#### [Edit tracking data]

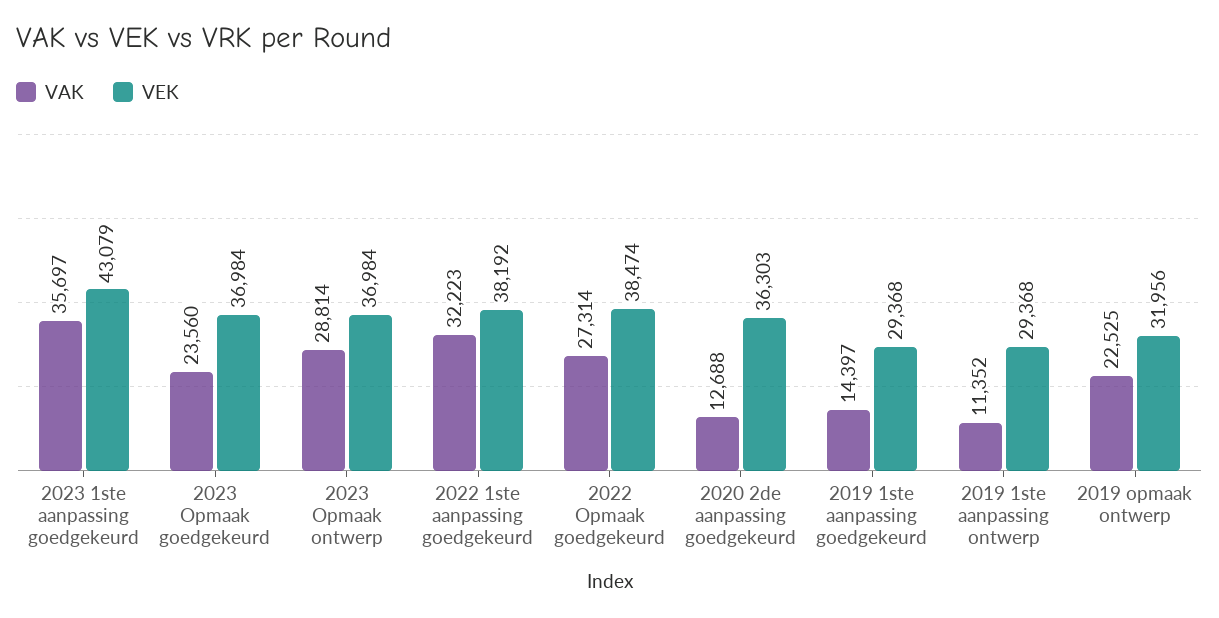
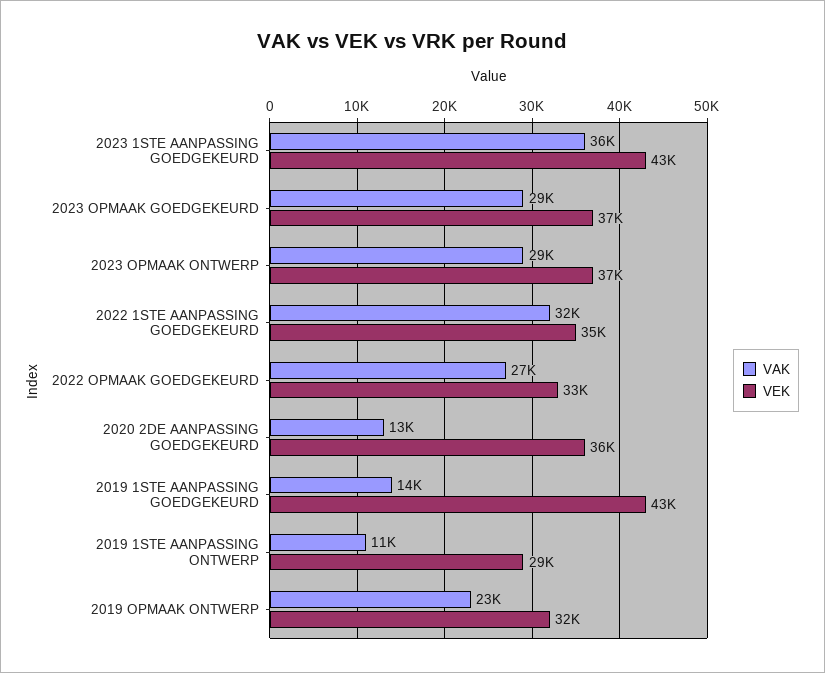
VAK, 2023 Opmaak goedgekeurd: 23560 -> 29000
VEK, 2022 1ste aanpassing goedgekeurd: 38192 -> 35000
VEK, 2022 Opmaak goedgekeurd: 38474 -> 33000
VEK, 2019 1ste aanpassing goedgekeurd: 29368 -> 43000

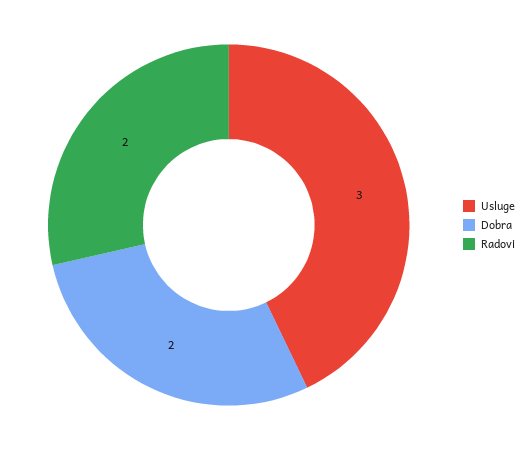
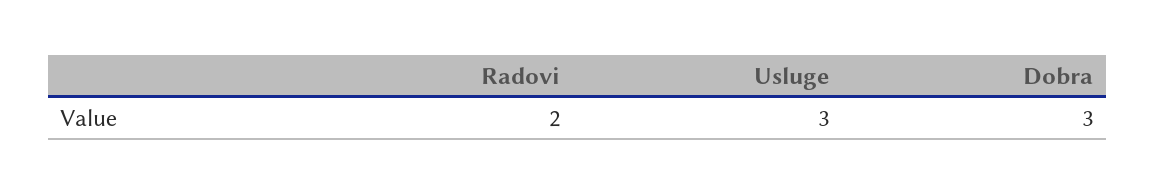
Dobra: 2 -> 3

#### [WORK ORDER]
Output the number of lines above holding the word "Opmaak", and nothing besides it.

#### [RESPONSE BOX]
2